- WHAT IS REQUIRED -
When you transcribe the entries below, begin at their first line and stop after the line containing "металла Kamach APPA 1530"; pictures stay out.

Stored records
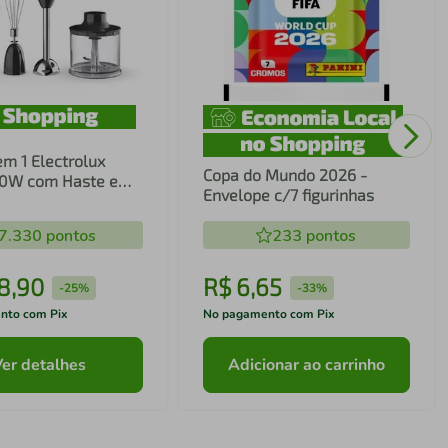
em 1 Electrolux
Copa do Mundo 2026 -
00W com Haste em
Envelope c/7 figurinhas
ecnologia TruFlow
7.330
pontos
233
pontos
8
,
90
R$
6
,
65
-
25%
-
33%
nto com Pix
No pagamento com Pix
Ver detalhes
Adicionar ao carrinho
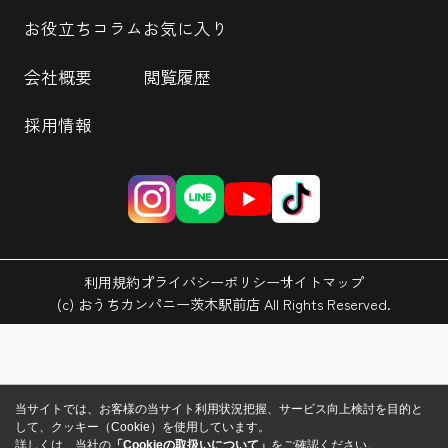
お役立ちコラム
お気に入り
会社概要
閲覧履歴
採用情報
利用規約
プライバシーポリシー
サイトマップ
(c) おうちカンパニー茨木駅前店 All Rights Reserved.
当サイトでは、お客様の当サイト利用状況把握、サービス向上検討を目的と
して、クッキー（Cookie）を使用しています。
詳しくは、当社の
「Cookieの取扱いについて」
をご確認ください。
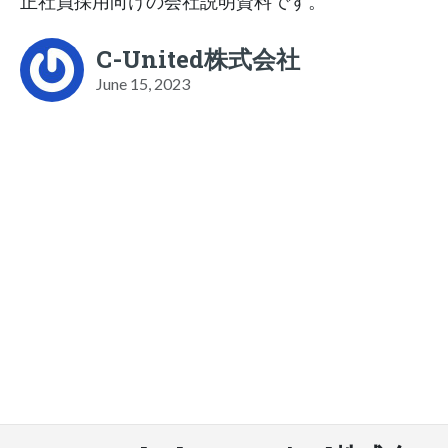
正社員採用向けの会社説明資料です。
C-United株式会社
June 15, 2023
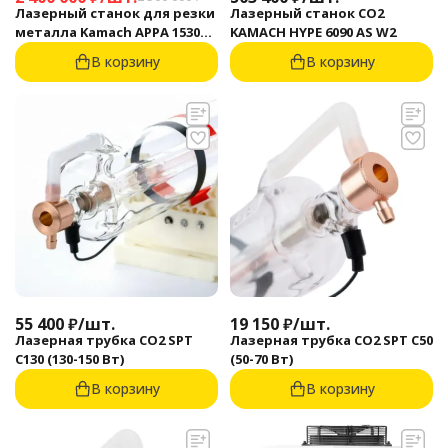
Лазерный станок для резки
Лазерный станок CO2
металла Kamach APPA 1530
KAMACH HYPE 6090 AS W2
(3000 Вт)
В корзину
В корзину
55 400
₽
/
шт.
19 150
₽
/
шт.
Лазерная трубка CO2 SPT
Лазерная трубка CO2 SPT C50
C130 (130-150 Вт)
(50-70 Вт)
В корзину
В корзину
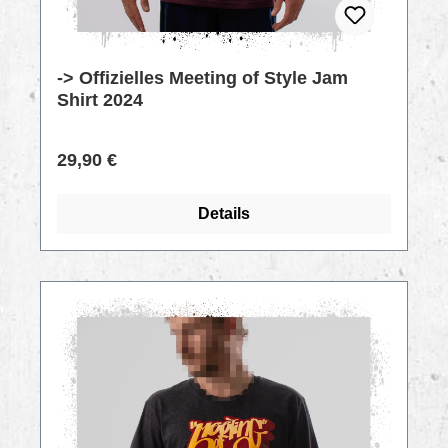
-> Offizielles Meeting of Style Jam
Shirt 2024
Regulärer Preis:
29,90 €
Details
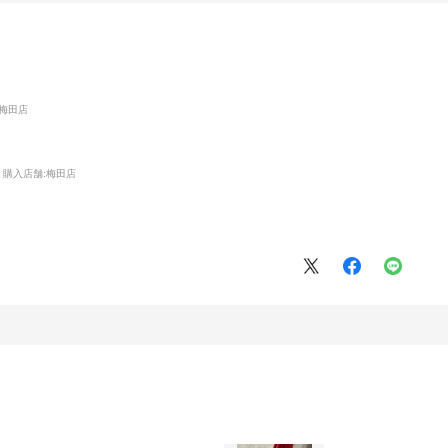
:梅田店
購入店舗:
梅田店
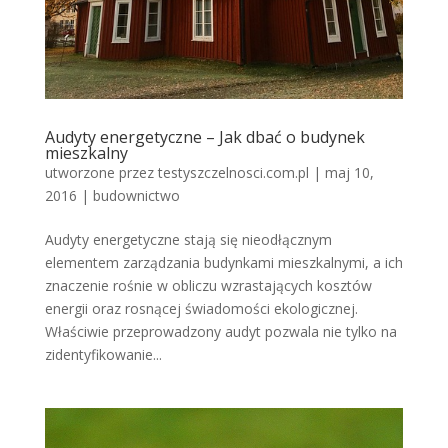
Audyty energetyczne – Jak dbać o budynek
mieszkalny
utworzone przez
testyszczelnosci.com.pl
|
maj 10,
2016
|
budownictwo
Audyty energetyczne stają się nieodłącznym
elementem zarządzania budynkami mieszkalnymi, a ich
znaczenie rośnie w obliczu wzrastających kosztów
energii oraz rosnącej świadomości ekologicznej.
Właściwie przeprowadzony audyt pozwala nie tylko na
zidentyfikowanie...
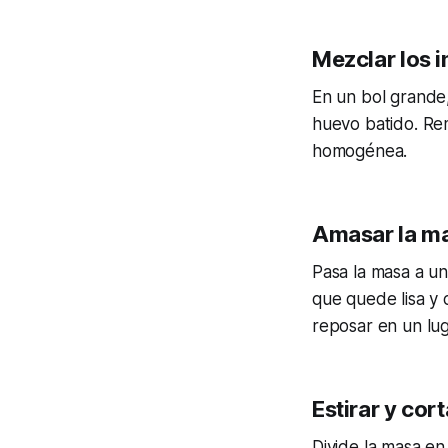
Mezclar los 
En un bol grande,
huevo batido. Re
homogénea.
Amasar la m
Pasa la masa a un
que quede lisa y 
reposar en un lug
Estirar y cor
Divide la masa en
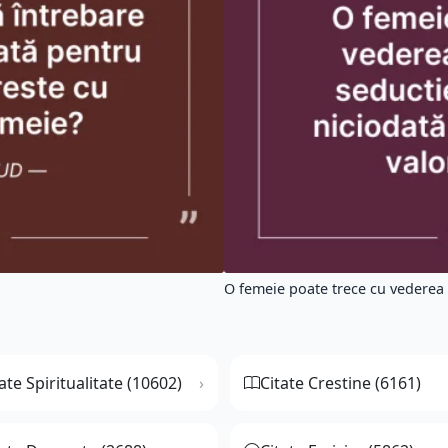
O femeie poate trece cu vederea o
ate Spiritualitate (10602)
Citate Crestine (6161)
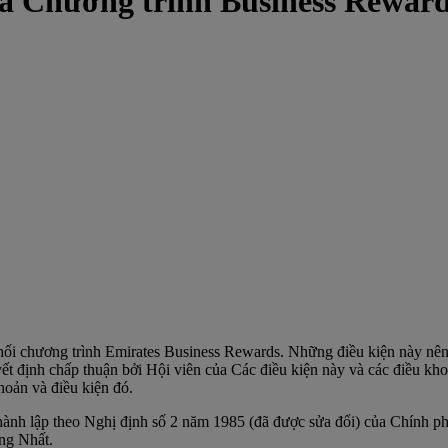
ủa Chương trình Business Rewar
phối chương trình Emirates Business Rewards. Những điều kiện này nên
t định chấp thuận bởi Hội viên của Các điều kiện này và các điều kho
hoản và điều kiện đó.
hành lập theo Nghị định số 2 năm 1985 (đã được sửa đổi) của Chính p
ng Nhất.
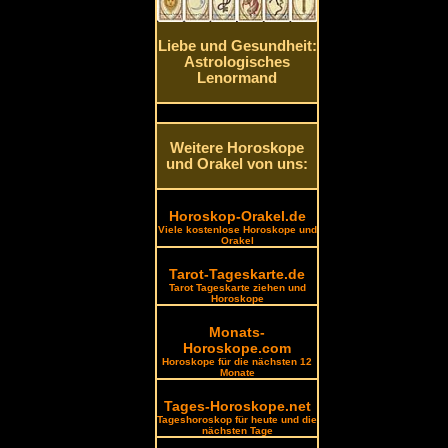
Liebe und Gesundheit:
Astrologisches
Lenormand
Weitere Horoskope
und Orakel von uns:
Horoskop-Orakel.de
Viele kostenlose Horoskope und
Orakel
Tarot-Tageskarte.de
Tarot Tageskarte ziehen und
Horoskope
Monats-
Horoskope.com
Horoskope für die nächsten 12
Monate
Tages-Horoskope.net
Tageshoroskop für heute und die
nächsten Tage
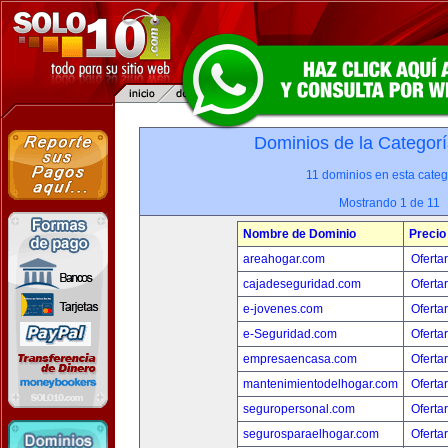
Dominios de la Categorí
11 dominios en esta categ
Mostrando 1 de 11
Nombre de Dominio
Precio
areahogar.com
Oferta
cajadeseguridad.com
Oferta
e-jovenes.com
Oferta
e-Seguridad.com
Oferta
empresaencasa.com
Oferta
mantenimientodelhogar.com
Oferta
seguropersonal.com
Oferta
segurosparaelhogar.com
Oferta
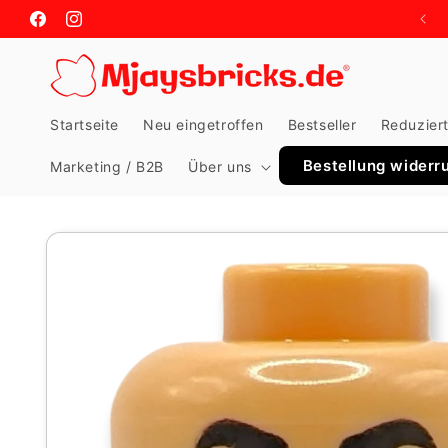
Direkt
zum
Facebook
Instagram
Inhalt
Startseite
Neu eingetroffen
Bestseller
Reduzier
Bestellung widerr
Marketing / B2B
Über uns
Zu
Produktinformationen
springen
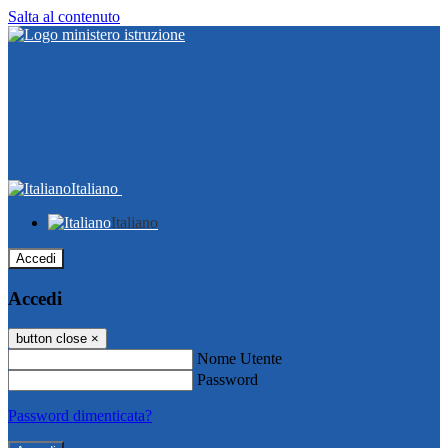
Salta al contenuto
Italiano
Italiano
Accedi
Accedi
button close
×
Nome Utente
Password
Password dimenticata?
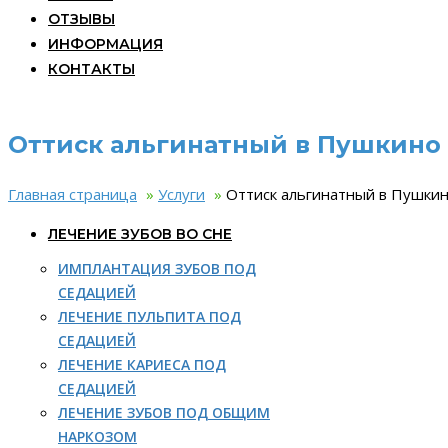
ОТЗЫВЫ
ИНФОРМАЦИЯ
КОНТАКТЫ
Оттиск альгинатный в Пушкино
Главная страница
»
Услуги
»
Оттиск альгинатный в Пушки
ЛЕЧЕНИЕ ЗУБОВ ВО СНЕ
ИМПЛАНТАЦИЯ ЗУБОВ ПОД
СЕДАЦИЕЙ
ЛЕЧЕНИЕ ПУЛЬПИТА ПОД
СЕДАЦИЕЙ
ЛЕЧЕНИЕ КАРИЕСА ПОД
СЕДАЦИЕЙ
ЛЕЧЕНИЕ ЗУБОВ ПОД ОБЩИМ
НАРКОЗОМ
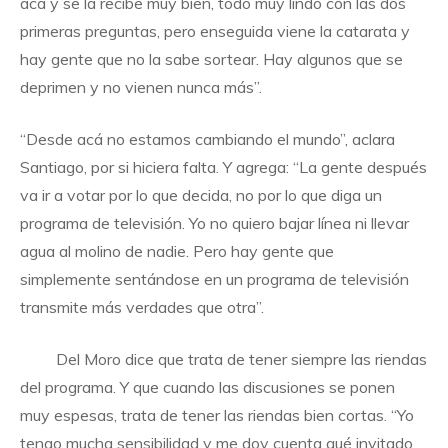
acá y se la recibe muy bien, todo muy lindo con las dos
primeras preguntas, pero enseguida viene la catarata y
hay gente que no la sabe sortear. Hay algunos que se
deprimen y no vienen nunca más”.
“Desde acá no estamos cambiando el mundo”, aclara
Santiago, por si hiciera falta. Y agrega: “La gente después
va ir a votar por lo que decida, no por lo que diga un
programa de televisión. Yo no quiero bajar línea ni llevar
agua al molino de nadie. Pero hay gente que
simplemente sentándose en un programa de televisión
transmite más verdades que otra”.
Del Moro dice que trata de tener siempre las riendas
del programa. Y que cuando las discusiones se ponen
muy espesas, trata de tener las riendas bien cortas. “Yo
tengo mucha sensibilidad y me doy cuenta qué invitado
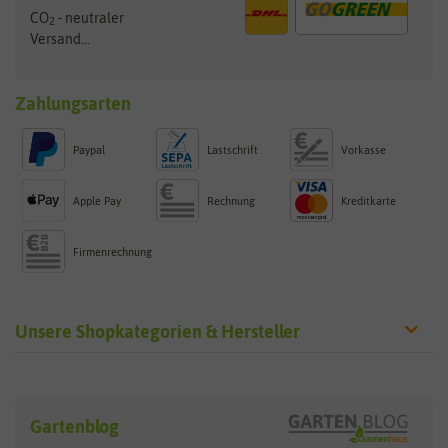
CO
- neutraler
2
Versand...
Zahlungsarten
Paypal
Lastschrift
Vorkasse
Apple Pay
Rechnung
Kreditkarte
Firmenrechnung
Unsere Shopkategorien & Hersteller
Sämereien
Hersteller
Blumensamen
Gartenblog
Exotische Samen
Arche Noah
Clever Pots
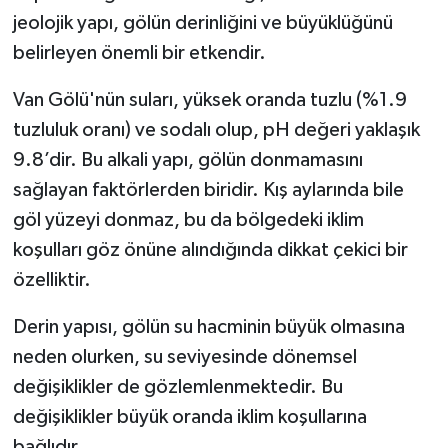
jeolojik yapı, gölün derinliğini ve büyüklüğünü
belirleyen önemli bir etkendir.
Van Gölü'nün suları, yüksek oranda tuzlu (%1.9
tuzluluk oranı) ve sodalı olup, pH değeri yaklaşık
9.8’dir. Bu alkali yapı, gölün donmamasını
sağlayan faktörlerden biridir. Kış aylarında bile
göl yüzeyi donmaz, bu da bölgedeki iklim
koşulları göz önüne alındığında dikkat çekici bir
özelliktir.
Derin yapısı, gölün su hacminin büyük olmasına
neden olurken, su seviyesinde dönemsel
değişiklikler de gözlemlenmektedir. Bu
değişiklikler büyük oranda iklim koşullarına
bağlıdır.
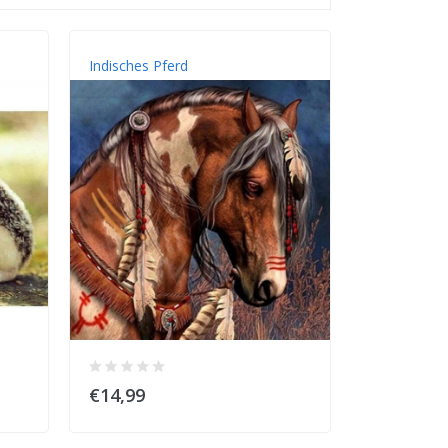
Indisches Pferd
€14,99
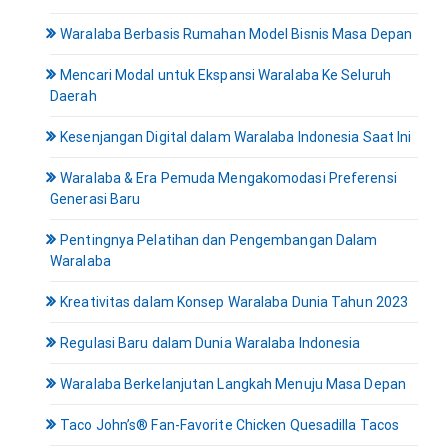
Waralaba Berbasis Rumahan Model Bisnis Masa Depan
Mencari Modal untuk Ekspansi Waralaba Ke Seluruh
Daerah
Kesenjangan Digital dalam Waralaba Indonesia Saat Ini
Waralaba & Era Pemuda Mengakomodasi Preferensi
Generasi Baru
Pentingnya Pelatihan dan Pengembangan Dalam
Waralaba
Kreativitas dalam Konsep Waralaba Dunia Tahun 2023
Regulasi Baru dalam Dunia Waralaba Indonesia
Waralaba Berkelanjutan Langkah Menuju Masa Depan
Taco John’s® Fan-Favorite Chicken Quesadilla Tacos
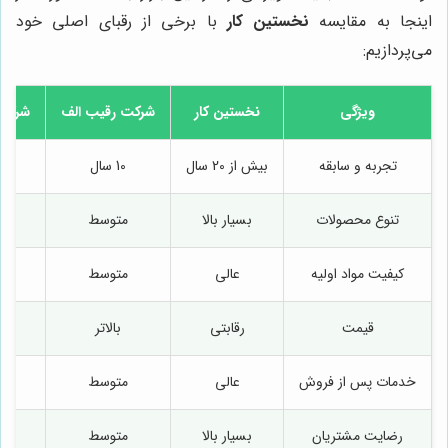
اینجا به مقایسه
نخستین کار
با برخی از رقبای اصلی خود
می‌پردازیم:
ویژگی
نخستین کار
شرکت رقیب الف
شرکت
تجربه و سابقه
بیش از 20 سال
10 سال
15 
تنوع محصولات
بسیار بالا
متوسط
کیفیت مواد اولیه
عالی
متوسط
خ
قیمت
رقابتی
بالاتر
م
خدمات پس از فروش
عالی
متوسط
خ
رضایت مشتریان
بسیار بالا
متوسط
خ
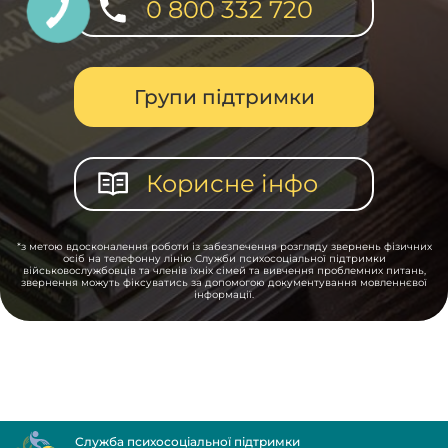
0 800 332 720
Групи підтримки
Корисне інфо
*з метою вдосконалення роботи із забезпечення розгляду звернень фізичних
осіб на телефонну лінію Служби психосоціальної підтримки
військовослужбовців та членів їхніх сімей та вивчення проблемних питань,
звернення можуть фіксуватись за допомогою документування мовленнєвої
інформації.
Служба психосоціальної підтримки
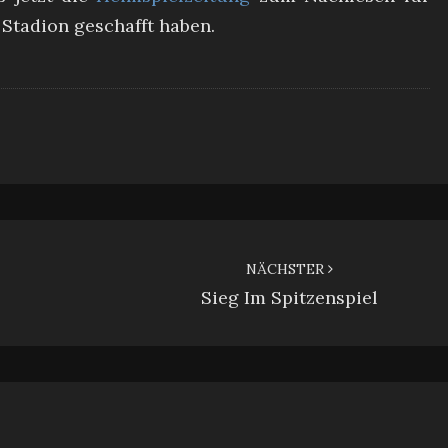
s Stadion geschafft haben.
NÄCHSTER
Sieg Im Spitzenspiel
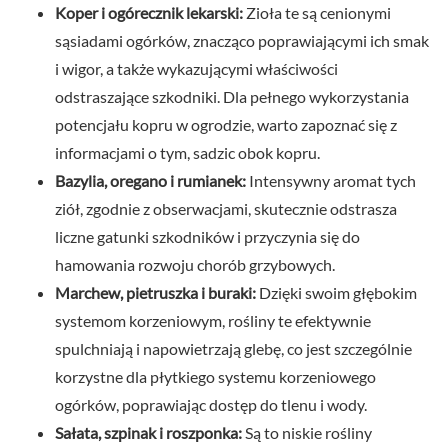
Koper i ogórecznik lekarski:
Zioła te są cenionymi
sąsiadami ogórków, znacząco poprawiającymi ich smak
i wigor, a także wykazującymi właściwości
odstraszające szkodniki. Dla pełnego wykorzystania
potencjału kopru w ogrodzie, warto zapoznać się z
informacjami o tym, sadzic obok kopru.
Bazylia, oregano i rumianek:
Intensywny aromat tych
ziół, zgodnie z obserwacjami, skutecznie odstrasza
liczne gatunki szkodników i przyczynia się do
hamowania rozwoju chorób grzybowych.
Marchew, pietruszka i buraki:
Dzięki swoim głębokim
systemom korzeniowym, rośliny te efektywnie
spulchniają i napowietrzają glebę, co jest szczególnie
korzystne dla płytkiego systemu korzeniowego
ogórków, poprawiając dostęp do tlenu i wody.
Sałata, szpinak i roszponka:
Są to niskie rośliny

- FINISHED EXERCISE -
em 1 Electrolux
Copa do Mundo 2026 -
00W com Haste em
Envelope c/7 figurinhas
ecnologia TruFlow
7.330
pontos
233
pontos
8
,
90
R$
6
,
65
-
25%
-
33%
nto com Pix
No pagamento com Pix
Ver detalhes
Adicionar ao carrinho
お役立ちコラム
お気に入り
会社概要
閲覧履歴
採用情報
利用規約
プライバシーポリシー
サイトマップ
(c) おうちカンパニー茨木駅前店 All Rights Reserved.
当サイトでは、お客様の当サイト利用状況把握、サービス向上検討を目的と
して、クッキー（Cookie）を使用しています。
詳しくは、当社の
「Cookieの取扱いについて」
をご確認ください。
正社員採用向けの会社説明資料です。
C-United株式会社
June 15, 2023
Лазерный станок для резки
Лазерный станок CO2
металла Kamach APPA 1530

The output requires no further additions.